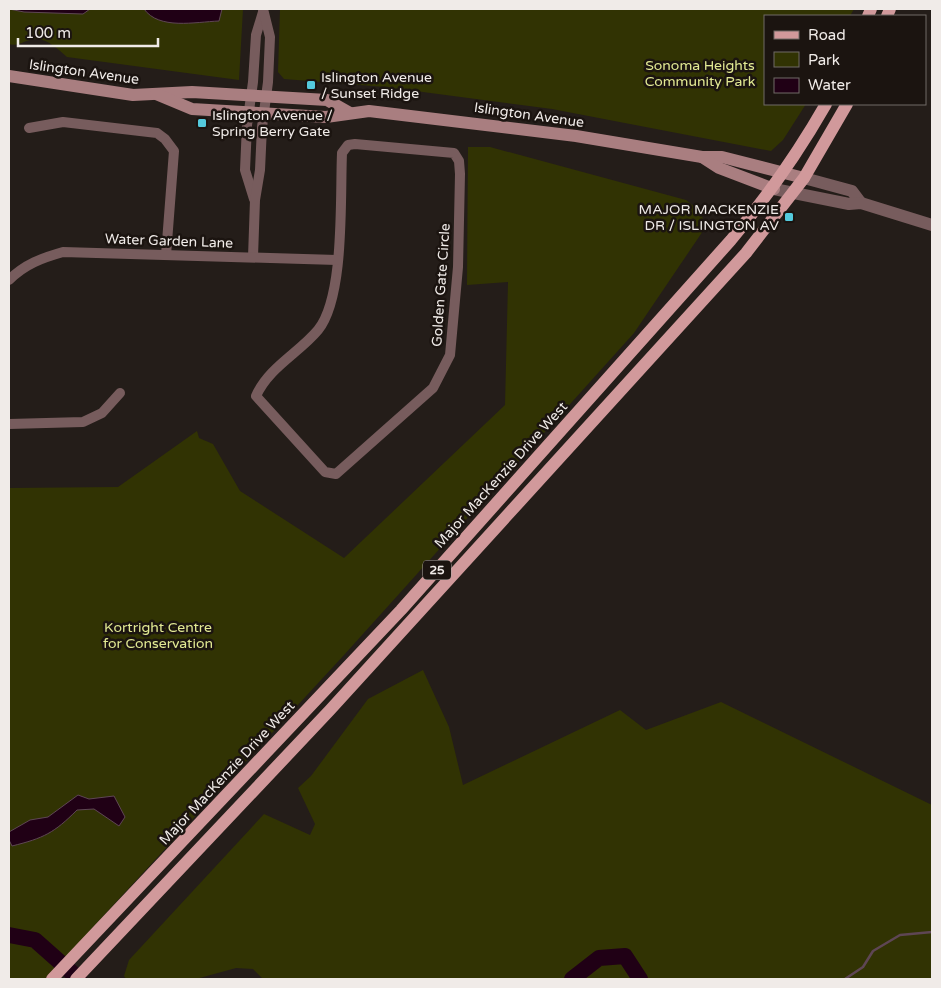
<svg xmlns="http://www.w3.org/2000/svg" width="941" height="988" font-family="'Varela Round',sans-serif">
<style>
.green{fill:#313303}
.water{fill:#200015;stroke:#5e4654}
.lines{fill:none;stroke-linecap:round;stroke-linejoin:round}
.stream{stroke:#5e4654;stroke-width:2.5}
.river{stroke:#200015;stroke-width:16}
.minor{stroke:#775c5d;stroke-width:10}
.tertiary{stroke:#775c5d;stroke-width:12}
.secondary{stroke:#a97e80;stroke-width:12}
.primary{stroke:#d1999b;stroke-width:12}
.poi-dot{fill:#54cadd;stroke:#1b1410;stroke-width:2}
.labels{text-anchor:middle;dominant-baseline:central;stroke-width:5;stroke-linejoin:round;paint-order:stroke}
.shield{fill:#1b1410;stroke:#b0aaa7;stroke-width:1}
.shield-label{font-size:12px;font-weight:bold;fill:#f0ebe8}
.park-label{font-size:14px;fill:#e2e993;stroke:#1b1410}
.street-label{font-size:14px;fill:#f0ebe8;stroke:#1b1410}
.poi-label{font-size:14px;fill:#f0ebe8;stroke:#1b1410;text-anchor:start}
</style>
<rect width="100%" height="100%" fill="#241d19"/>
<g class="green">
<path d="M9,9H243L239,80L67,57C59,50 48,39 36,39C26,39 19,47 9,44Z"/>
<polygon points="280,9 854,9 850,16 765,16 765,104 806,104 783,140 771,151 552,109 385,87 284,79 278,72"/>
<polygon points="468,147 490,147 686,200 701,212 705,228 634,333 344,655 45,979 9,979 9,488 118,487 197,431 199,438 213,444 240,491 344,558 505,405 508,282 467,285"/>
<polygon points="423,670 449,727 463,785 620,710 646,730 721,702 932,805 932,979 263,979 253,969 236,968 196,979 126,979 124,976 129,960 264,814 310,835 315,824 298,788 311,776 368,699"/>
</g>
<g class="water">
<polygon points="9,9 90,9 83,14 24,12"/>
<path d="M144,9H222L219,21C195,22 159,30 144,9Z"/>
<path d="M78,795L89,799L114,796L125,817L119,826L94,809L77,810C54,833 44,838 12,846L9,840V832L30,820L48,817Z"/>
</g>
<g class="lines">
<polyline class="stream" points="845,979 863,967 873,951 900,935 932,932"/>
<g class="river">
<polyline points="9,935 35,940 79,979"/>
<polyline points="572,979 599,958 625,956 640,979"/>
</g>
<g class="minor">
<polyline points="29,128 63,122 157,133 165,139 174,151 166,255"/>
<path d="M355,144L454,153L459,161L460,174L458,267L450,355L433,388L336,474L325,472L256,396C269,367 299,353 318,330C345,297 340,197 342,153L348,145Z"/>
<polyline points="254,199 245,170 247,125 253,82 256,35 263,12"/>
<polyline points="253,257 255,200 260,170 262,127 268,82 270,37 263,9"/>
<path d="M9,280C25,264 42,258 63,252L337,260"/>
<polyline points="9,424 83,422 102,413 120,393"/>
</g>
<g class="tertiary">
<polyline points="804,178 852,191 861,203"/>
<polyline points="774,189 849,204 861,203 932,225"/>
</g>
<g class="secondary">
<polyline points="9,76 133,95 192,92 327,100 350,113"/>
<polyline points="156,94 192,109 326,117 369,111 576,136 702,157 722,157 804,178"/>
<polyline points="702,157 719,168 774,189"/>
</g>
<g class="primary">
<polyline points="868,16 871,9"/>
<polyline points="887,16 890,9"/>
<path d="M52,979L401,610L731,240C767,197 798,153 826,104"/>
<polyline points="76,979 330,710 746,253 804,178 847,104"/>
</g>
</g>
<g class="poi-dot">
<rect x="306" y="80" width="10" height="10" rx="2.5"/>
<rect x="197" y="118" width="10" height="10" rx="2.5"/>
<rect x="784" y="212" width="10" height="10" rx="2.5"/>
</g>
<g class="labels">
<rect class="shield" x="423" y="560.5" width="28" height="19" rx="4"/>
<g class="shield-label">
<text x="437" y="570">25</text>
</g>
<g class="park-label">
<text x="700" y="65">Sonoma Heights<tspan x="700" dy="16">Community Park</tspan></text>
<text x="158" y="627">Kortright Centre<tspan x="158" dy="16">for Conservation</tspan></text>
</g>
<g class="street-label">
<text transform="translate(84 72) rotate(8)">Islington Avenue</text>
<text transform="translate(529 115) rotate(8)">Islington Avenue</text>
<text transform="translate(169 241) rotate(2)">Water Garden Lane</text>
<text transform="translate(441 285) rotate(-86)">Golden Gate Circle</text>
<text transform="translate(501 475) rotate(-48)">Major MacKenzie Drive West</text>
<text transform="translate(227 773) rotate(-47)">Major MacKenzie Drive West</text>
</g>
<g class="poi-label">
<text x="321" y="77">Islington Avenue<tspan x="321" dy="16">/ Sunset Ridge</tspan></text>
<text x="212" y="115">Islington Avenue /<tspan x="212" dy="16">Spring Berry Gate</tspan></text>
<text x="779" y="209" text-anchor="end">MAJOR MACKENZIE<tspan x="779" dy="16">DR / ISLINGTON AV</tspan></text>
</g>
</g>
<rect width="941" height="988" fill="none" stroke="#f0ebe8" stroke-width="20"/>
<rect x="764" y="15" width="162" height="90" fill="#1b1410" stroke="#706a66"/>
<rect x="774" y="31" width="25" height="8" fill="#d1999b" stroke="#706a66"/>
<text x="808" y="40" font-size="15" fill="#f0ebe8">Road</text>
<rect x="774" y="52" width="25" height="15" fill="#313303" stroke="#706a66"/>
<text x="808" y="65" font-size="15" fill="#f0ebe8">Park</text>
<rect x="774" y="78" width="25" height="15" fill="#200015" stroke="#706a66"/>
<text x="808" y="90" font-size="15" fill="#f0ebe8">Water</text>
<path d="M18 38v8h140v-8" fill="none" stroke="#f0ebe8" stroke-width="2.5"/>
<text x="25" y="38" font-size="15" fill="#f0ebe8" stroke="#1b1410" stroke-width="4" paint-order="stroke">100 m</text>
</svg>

____________

## How to complete this task
What lines in the listing above contain the word "river"? Show each one.

## Answer to this problem
.river{stroke:#200015;stroke-width:16}
<g class="river">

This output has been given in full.